The current study had numerous strengths. For one, this was a large racially and ethnically diverse sample. Additionally, this was a real-world evaluation that relied on measures of anxiety and depression that have been validated. However, there were several limitations. First, this study did not utilize a randomized controlled design to confirm causality, and cannot conclude that any treatment effects were attributable to the culturally responsive components of the program. Additionally, some racial and ethnic groups were under-represented in the sample and were conflated in the categories that included those who reported multiple and “Other” racial or ethnic groups. Meanwhile, a significant proportion of the sample was missing a response to the treatment satisfaction measure, and responders had significantly lower final PHQ-9 and GAD-7 scores than non-responders. However, there were no significant racial and ethnic differences in the response rate for this treatment satisfaction measure. Additionally, the treatment satisfaction measure was not validated, and the possibility of racial and ethnic differences in its validity cannot be ruled out. Another limitation which may have biased study findings was missing data: 11.4% of the eligible sample was excluded from the final sample, a large proportion of which was excluded due to missing follow-up outcomes. The current study cannot preclude the possibility of regression to the mean effects, which is also a notable limitation. Yet, this study reports rates of reliable improvement, which attempts to account for measurement error, and in turn, regression to the mean effects [39, 49]. Finally, because this program was an employer-provided benefit available to employees and their dependents and the sample largely reported high levels of education as well as good or fair financial status, these results may not be generalizable to other populations.

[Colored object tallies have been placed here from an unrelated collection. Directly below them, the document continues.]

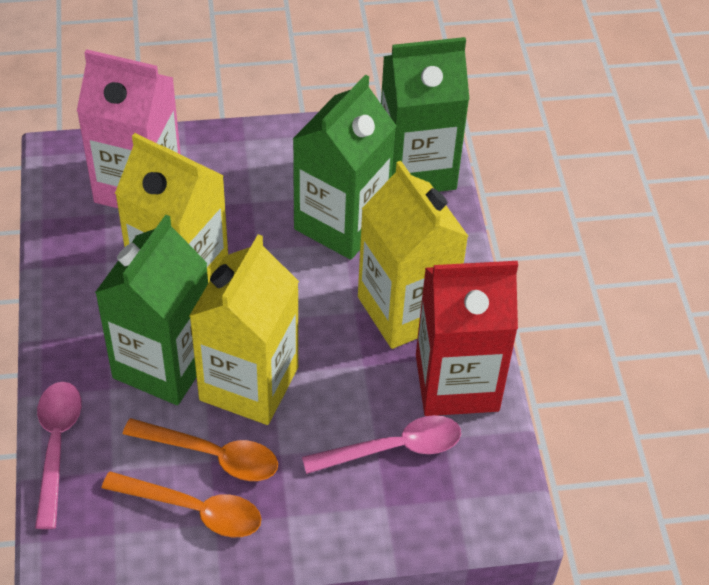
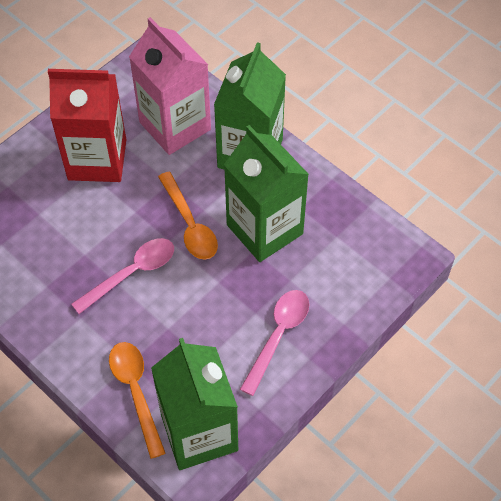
yellow carton: [115,133,228,283] [189,234,299,425] [358,161,468,349] = 3 -> none = 0

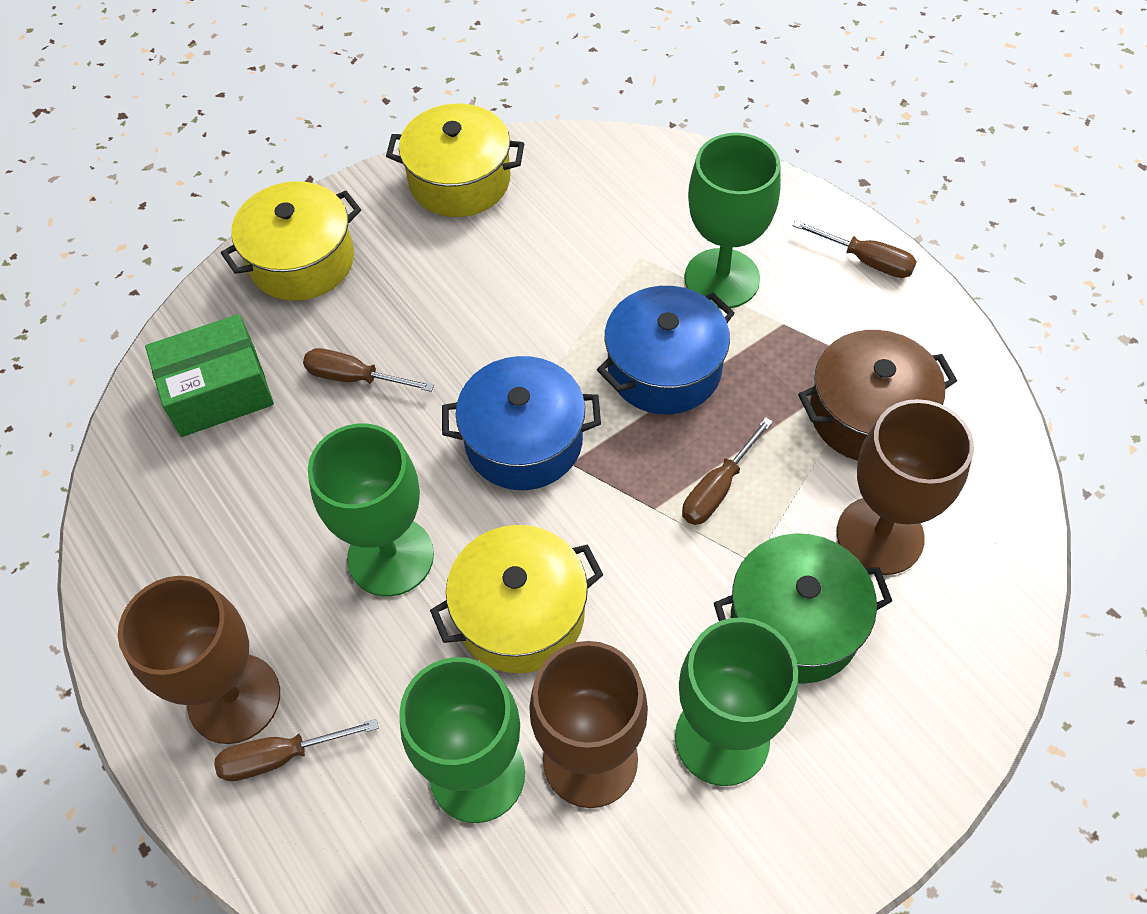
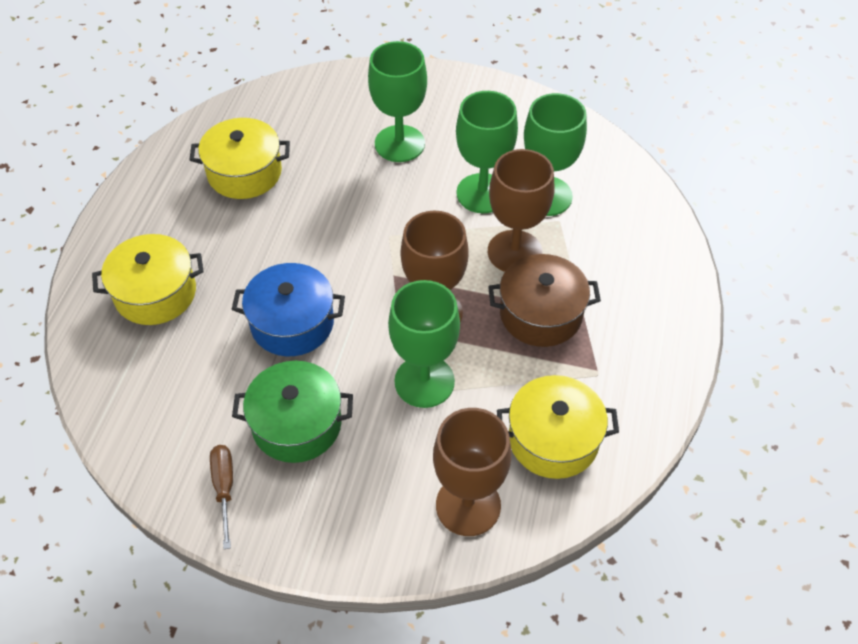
blue pot: [442,356,601,490] [597,286,735,414] = 2 -> [232,263,345,356] = 1
brown screwdriver: [214,719,379,781] [303,348,434,392] [682,417,773,525] [793,220,917,278] = 4 -> [210,445,233,549] = 1
green box: [145,314,274,437] = 1 -> none = 0

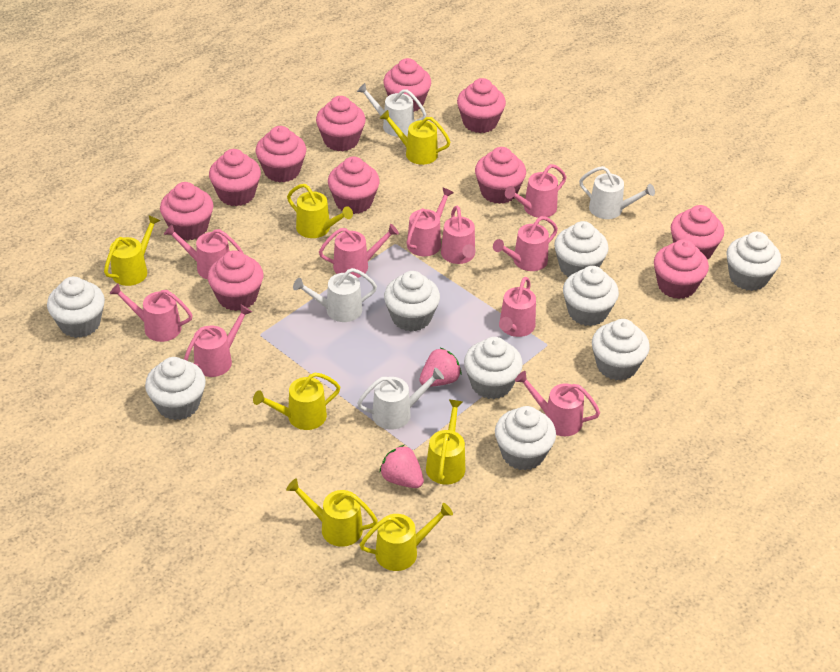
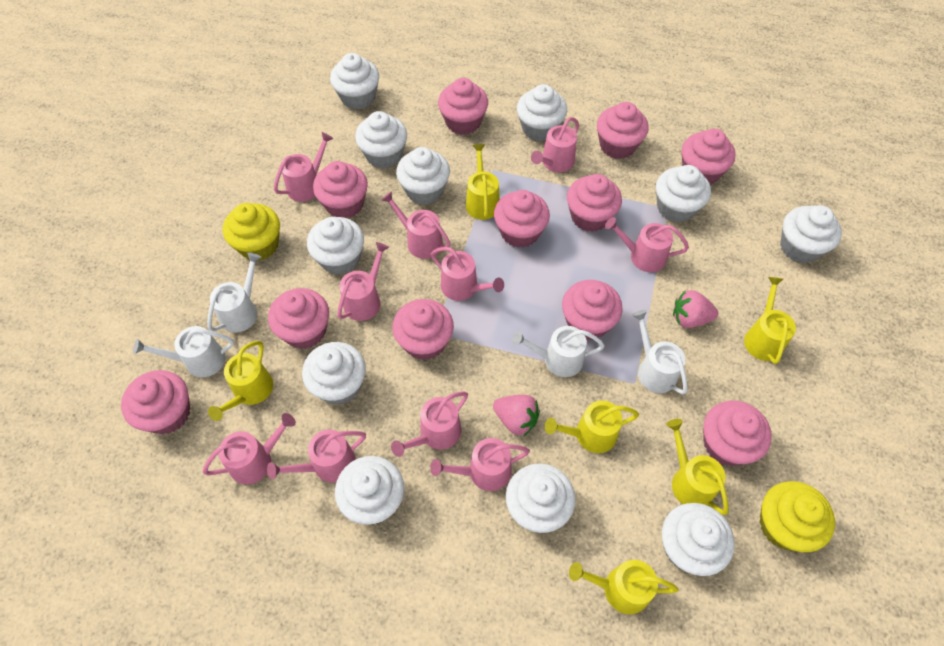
white cupcake: [47,276,105,338] [145,357,206,420] [384,271,440,332] [464,337,523,399] [495,406,556,471] [554,221,609,277] [563,266,619,326] [592,319,650,380] [726,232,781,291] = 9 -> [302,342,366,405] [307,217,364,275] [330,53,379,110] [335,456,404,525] [355,111,407,168] [396,147,450,205] [506,463,576,533] [517,84,567,141] [656,165,711,223] [662,503,735,576] [780,205,842,263] = 11
yellow cupcake: none = 0 -> [223,203,280,261] [759,481,835,552] = 2
yellow watering can: [104,215,160,286] [253,373,340,430] [286,478,378,547] [287,184,353,238] [360,503,453,571] [380,110,450,165] [426,399,465,485] = 7 -> [208,341,273,421] [466,144,500,220] [545,401,639,453] [569,560,679,614] [666,419,729,515] [744,277,796,364] = 6

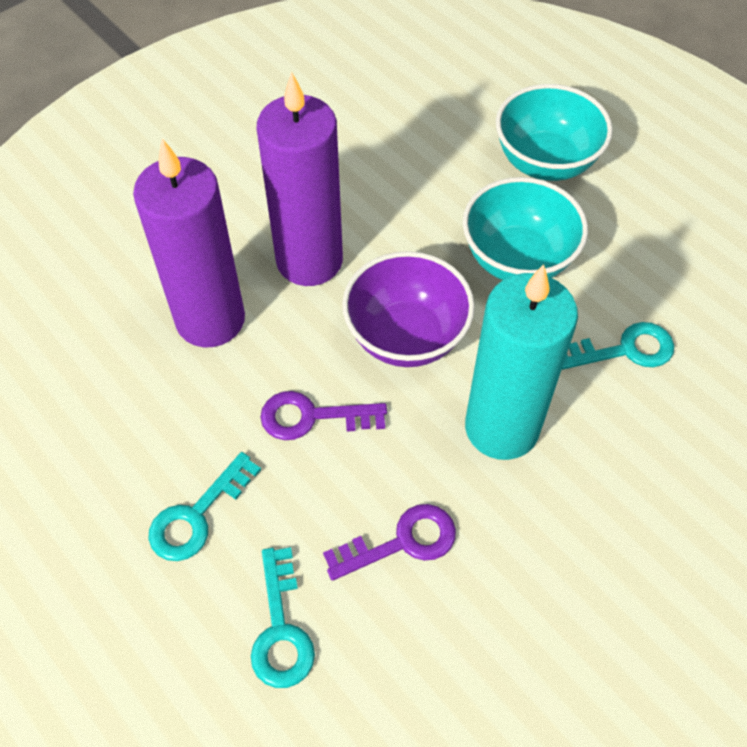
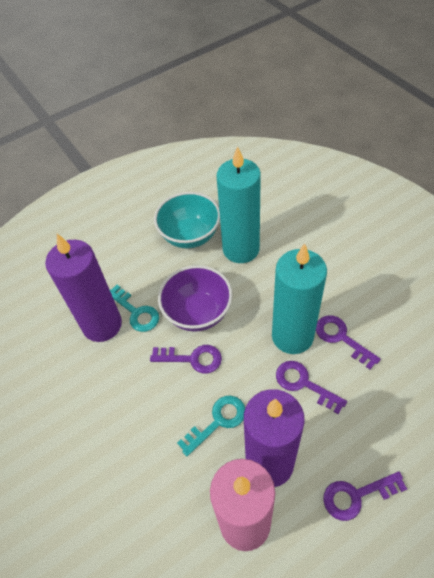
pink candle: none = 0 -> [210,459,275,551] = 1
purple key: [261,391,387,440] [323,504,456,581] = 2 -> [150,345,222,373] [276,361,347,414] [316,316,381,369] [323,472,407,521] = 4
turquoise bowl: [463,177,588,280] [496,84,613,181] = 2 -> [154,192,220,248] = 1
turquoise candle: [465,264,578,460] = 1 -> [217,146,261,263] [272,243,327,354] = 2
turquoise key: [148,452,261,561] [251,547,315,688] [562,322,675,370] = 3 -> [110,285,159,332] [177,395,245,456] = 2

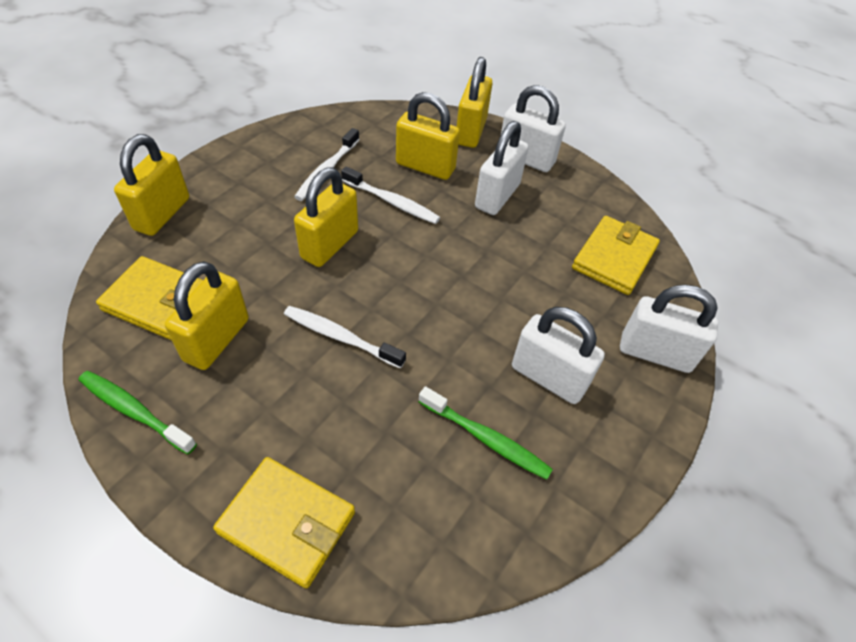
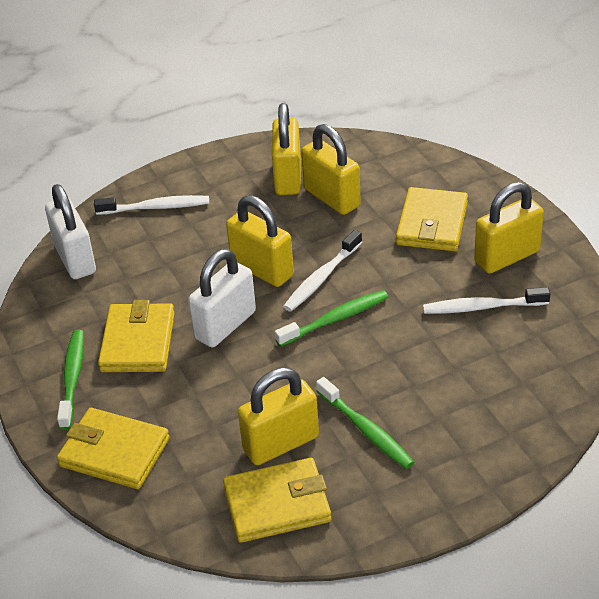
green toothbrush: [79,371,197,454] [419,386,553,480] = 2 -> [57,330,84,430] [275,290,388,347] [316,377,414,469] = 3
white padlock: [475,121,529,215] [501,85,566,172] [512,307,605,404] [620,285,718,373] = 4 -> [45,184,96,279] [188,249,256,347] = 2
yellow wallet: [96,256,203,340] [213,457,355,588] [572,216,660,295] = 3 -> [57,408,170,489] [98,300,175,372] [223,458,331,543] [396,187,468,251] = 4

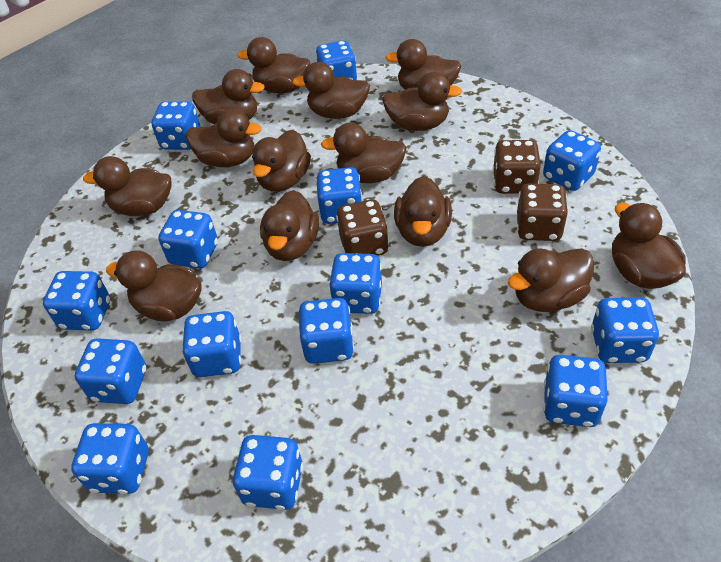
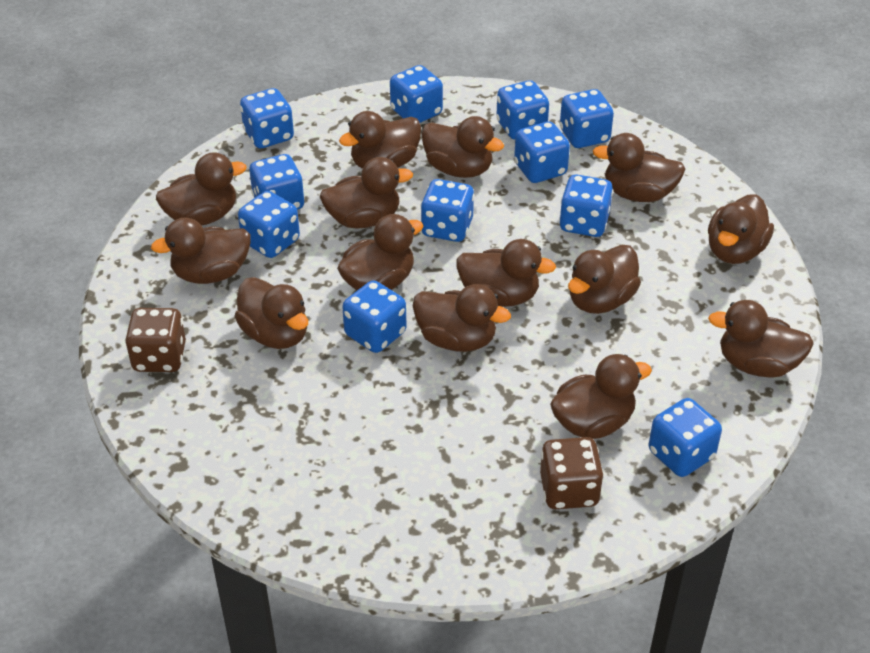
blue dice: [43,271,110,330] [71,423,149,494] [75,338,146,404] [151,101,200,150] [158,210,218,269] [182,311,241,377] [233,435,303,510] [299,298,354,364] [315,40,357,80] [316,167,362,224] [329,253,382,314] [543,130,601,191] [543,355,608,427] [591,297,659,363] = 14 -> [238,191,300,258] [240,88,294,148] [249,154,305,210] [342,280,406,353] [390,65,443,123] [420,179,475,242] [496,80,549,140] [514,121,570,183] [559,175,613,237] [560,89,614,148] [648,398,722,477] = 11
brown dice: [336,200,389,256] [493,140,541,194] [517,183,568,241] = 3 -> [125,308,186,372] [540,437,604,509] = 2

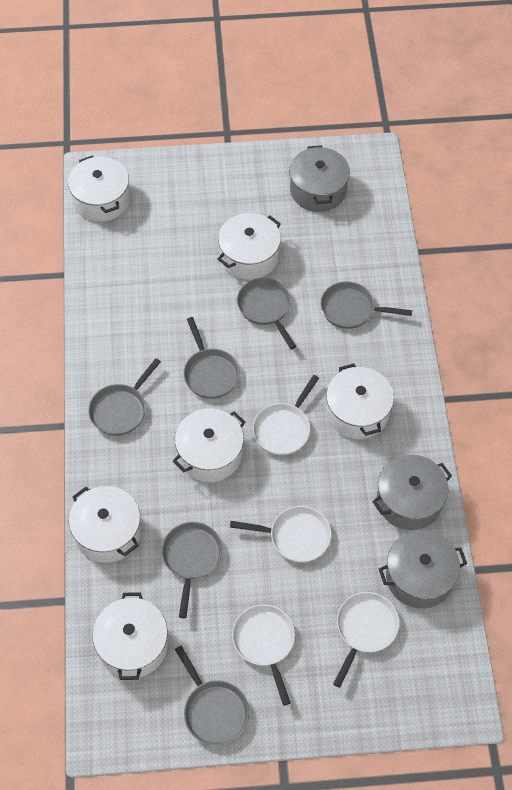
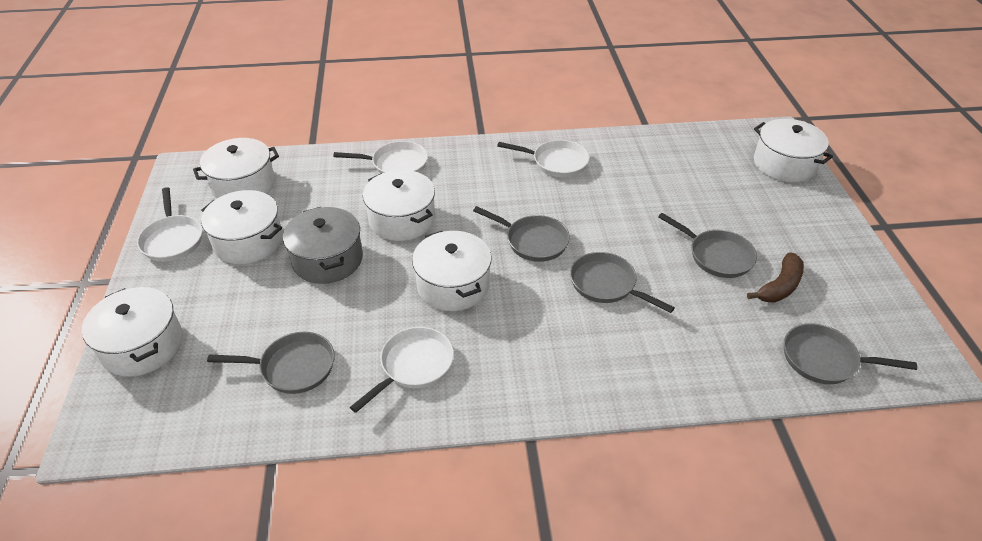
brown banana: none = 0 -> [747,252,804,303] = 1
grey pan: [88,358,161,436] [162,522,222,618] [175,646,249,745] [183,317,240,399] [237,278,296,349] [320,281,412,329] = 6 -> [207,332,335,394] [473,206,570,262] [570,252,675,313] [658,213,757,278] [784,323,917,384] = 5
grey pot: [289,145,350,212] [372,455,452,530] [379,530,467,608] = 3 -> [283,207,363,284] = 1

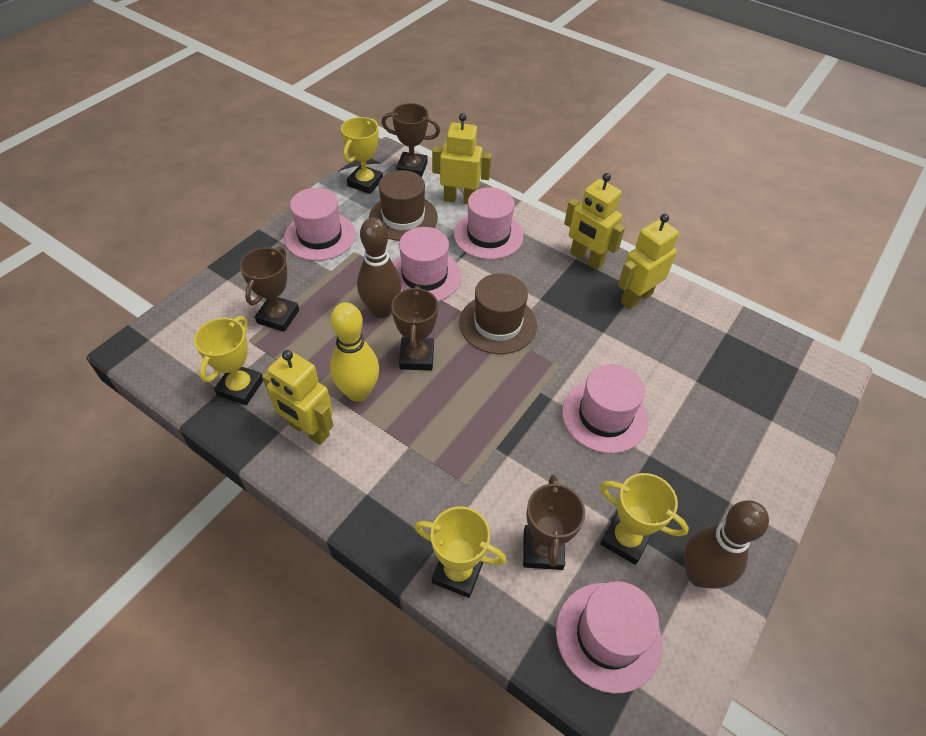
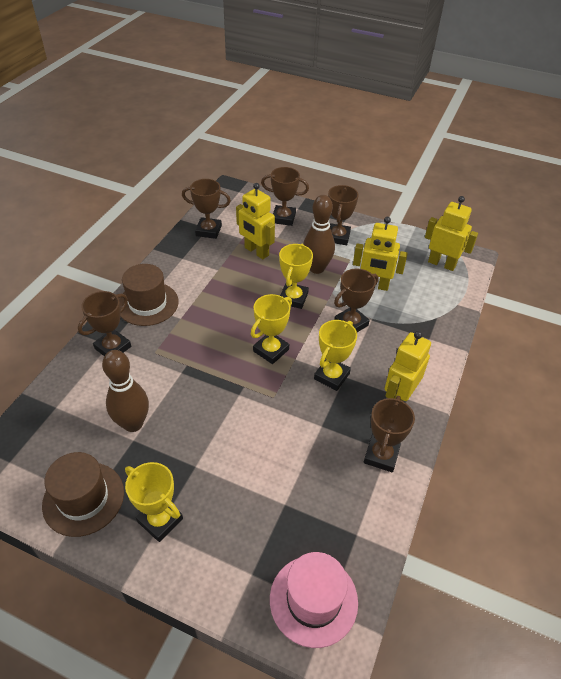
brown trophy: [240,247,299,332] [382,103,440,177] [391,285,438,370] [523,475,585,570] = 4 -> [78,291,131,356] [182,179,231,239] [261,167,309,226] [328,185,359,245] [334,269,378,332] [364,396,415,472] = 6
pink hat: [284,188,356,261] [393,227,462,301] [454,187,524,260] [556,581,662,694] [562,364,648,454] = 5 -> [270,552,358,648] = 1
yellow bowling pin: [330,302,379,402] = 1 -> none = 0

In conclusion, it is important that large-scale digital and blended mental health interventions evaluate their ability to provide effective and equitable care across diverse racial and ethnic groups. This study demonstrated that a blended care program employing culturally responsive approaches can be beneficial for anxiety and depression outcomes across diverse racial and ethnic groups. Further research is needed to evaluate longer term outcomes of BCT across race and ethnicity. Finally, because culturally responsive care extends beyond race and ethnicity, it is important to take additional cultural and contextual factors into consideration when designing and evaluating outcomes of future blended interventions for diverse populations.